Hm, Strength as a Doorway. It can both keep out, and let in.

Day thirty-eight, Tiferet she b'Yesod:

In the Red House of Yesod is Green Carpet of Tiferet.

I picture this as the rug you always love to sink your toes into. A special, comfy place in the home, and thus a special place in the Self or Will that is Yesod.

Day thirty-nine, Netzach she b'Yesod:

In the Red House of Yesod stands the Yellow Table of Netzach.

The table bears up what is placed on it. Here in Yesod, Netzach is the energy of attention, a table at which we can examine what we will.

Day forty, Hod she b'Yesod:

In a window of the Red House of Yesod hang the Orange Curtains of Hod.

These glow with the splendor of the sunlight shining through them. The Hod of Yesod is the breaking through of divine effulgence into the house of the self.

Day forty-one, Yesod she b'Yesod:

Atop the Red House of Yesod is the Red Roof of Yesod.

As the house of Yesod shelters the self and its desires, so the roof shelters the house.

Day forty-two, Malkhut she b'Yesod:

In the Red House of Yesod lies the Brown Hearth-rug of Malkhut.

The hearth (Chesed) provides the warmth; the hearth-rug the place from which to snuggle up and feel it. The down-to-earth desires for good, wholesome food, a homely house, and the warmth of love.

Day forty-three, Chesed she b'Malkhut:

At the crest of the Brown Hill of Malkhut you'll find the Purple Pool of Chesed.

The Hill upon which everything stands.

Day forty-four, Gevurah she b'Malkhut:

Down from the pool atop the Brown Hill of Malkhut stands the Blue Castle of Gevurah.

I imagine a waterfall coming down from the pool, to run in a stream beside the castle.

Day forty-five, Tiferet she b'Malkhut:

On the slopes of the Brown Hill of Malkhut grows the Green Tree of Tiferet.

The stream mentioned above runs into a walled garden, at the center of which stands this Tree.

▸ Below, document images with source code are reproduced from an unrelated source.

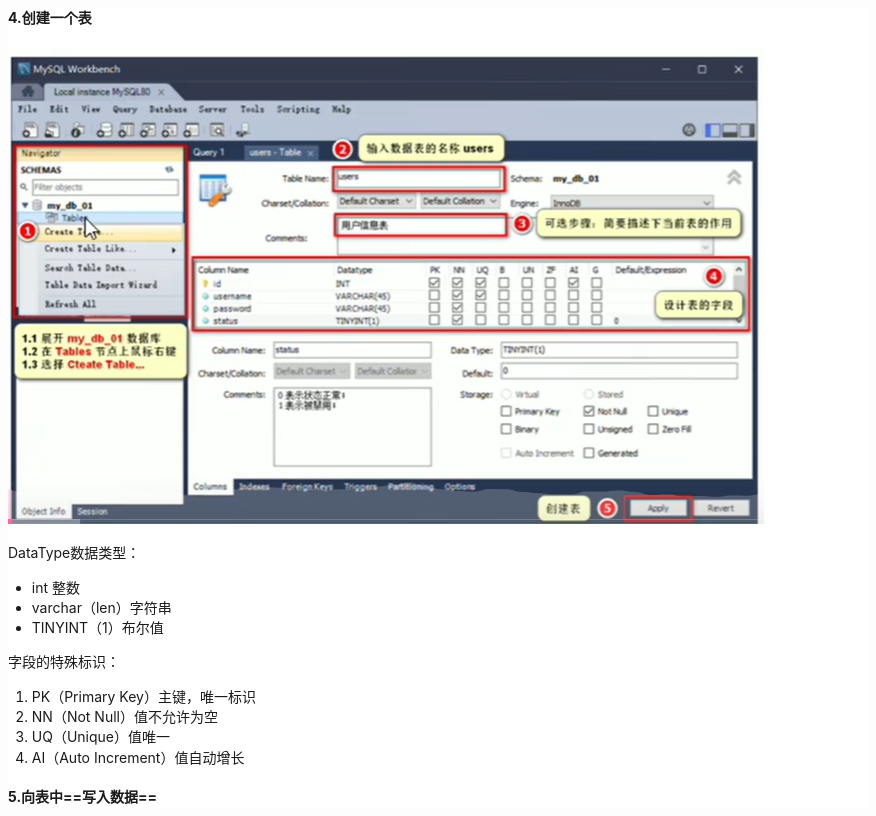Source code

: #### 4.创建一个表

![image-20231013200612455](../../img/image-20231013200612455.png)

DataType数据类型：

- int 整数
- varchar（len）字符串
- TINYINT（1）布尔值

字段的特殊标识：

1. PK（Primary Key）主键，唯一标识
2. NN（Not Null）值不允许为空
3. UQ（Unique）值唯一
4. AI（Auto Increment）值自动增长

 

#### 5.向表中==写入数据==
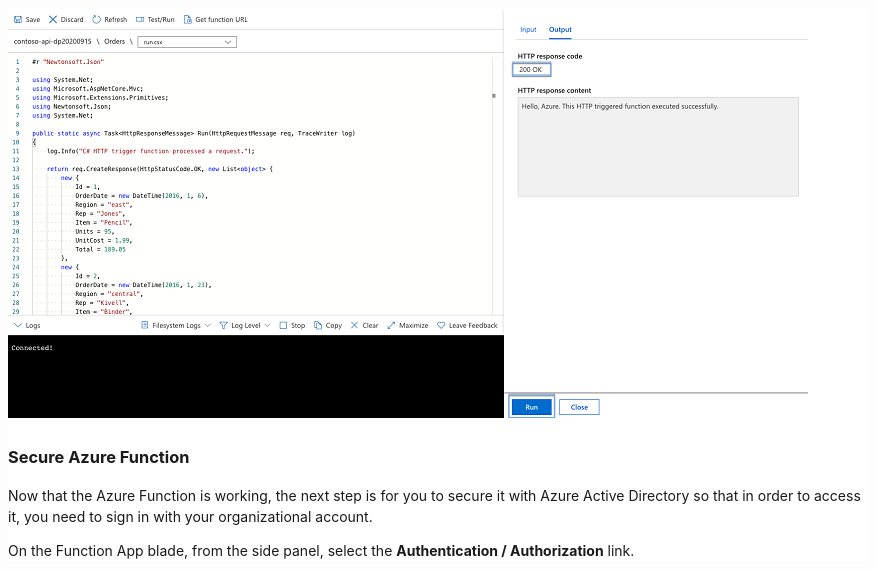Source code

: ![The 'Ok' button highlighted in the Azure portal](../images/use-aadhttpclient-enterpriseapi-create-function-test-ok.png)

### Secure Azure Function

Now that the Azure Function is working, the next step is for you to secure it with Azure Active Directory so that in order to access it, you need to sign in with your organizational account.

On the Function App blade, from the side panel, select the **Authentication / Authorization** link.

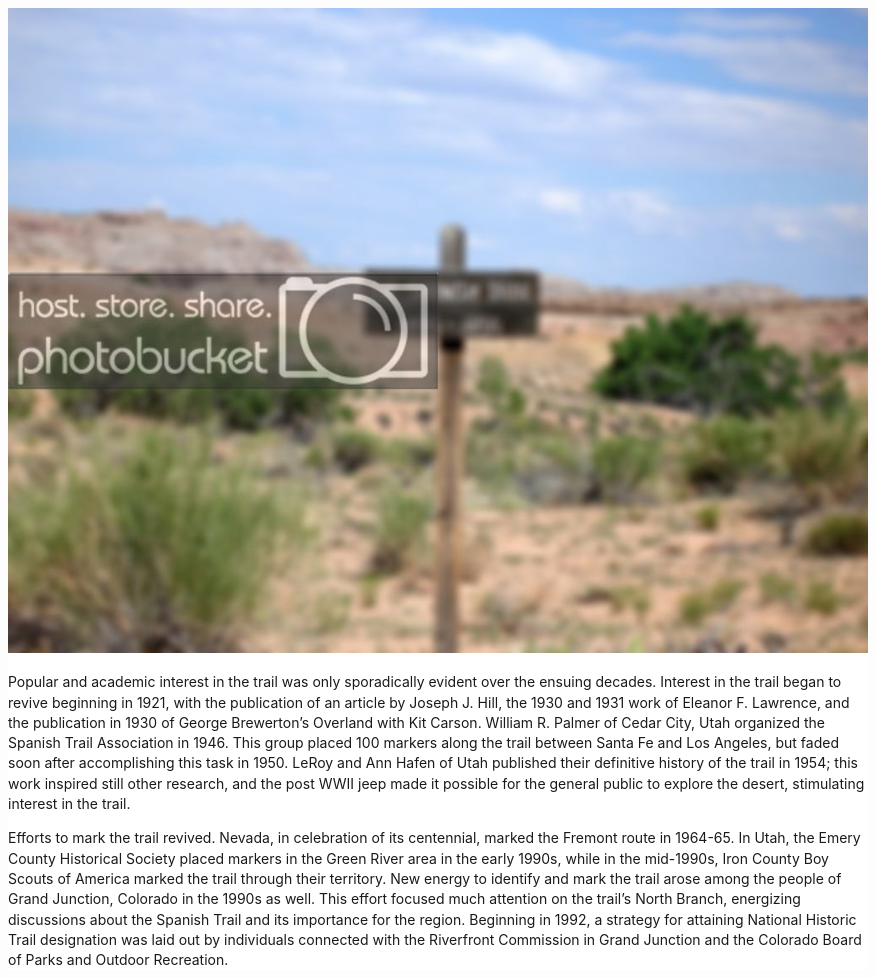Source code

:![Cottonwood Draw (between HWY 6, UT and Green River Cutoff Rd.), on the Tidwell Draw Rd., north of Smith Cabin](DSC02521.jpg)

Popular and academic interest in the trail was only sporadically evident over the ensuing decades. Interest in the trail began to revive beginning in 1921, with the publication of an article by Joseph J. Hill, the 1930 and 1931 work of Eleanor F. Lawrence, and the publication in 1930 of George Brewerton’s Overland with Kit Carson. William R. Palmer of Cedar City, Utah organized the Spanish Trail Association in 1946. This group placed 100 markers along the trail between Santa Fe and Los Angeles, but faded soon after accomplishing this task in 1950. LeRoy and Ann Hafen of Utah published their definitive history of the trail in 1954; this work inspired still other research, and the post WWII jeep made it possible for the general public to explore the desert, stimulating interest in the trail.

Efforts to mark the trail revived. Nevada, in celebration of its centennial, marked the Fremont route in 1964-65. In Utah, the Emery County Historical Society placed markers in the Green River area in the early 1990s, while in the mid-1990s, Iron County Boy Scouts of America marked the trail through their territory. New energy to identify and mark the trail arose among the people of Grand Junction, Colorado in the 1990s as well. This effort focused much attention on the trail’s North Branch, energizing discussions about the Spanish Trail and its importance for the region. Beginning in 1992, a strategy for attaining National Historic Trail designation was laid out by individuals connected with the Riverfront Commission in Grand Junction and the Colorado Board of Parks and Outdoor Recreation.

Day forty-six, Netzach she b'Malkhut:

The wall of the garden on the Brown Hill of Malkhut is entered through the Golden Gate of Netzach.

The stream would also flow under the wall, into the garden.

Day forty-seven, Hod she b'Malkhut:

Besides the gate to the orchard on the Brown Hill of Malkhut stands the Copper Basin of Hod.


Day forty-eight, Yesod she b'Malkhut:

The road from the garden on the Brown Hill of Malkhut leads down to the Red House of Yesod.


Day forty-nine, Malkhut she b'Malkhut:

Beneath the Brown Hill of Malkhut lies the Brown Earth of Malkhut.

What underlies existence itself, which is (paradoxically enough) ultimately empty - so it circles back to Ayin.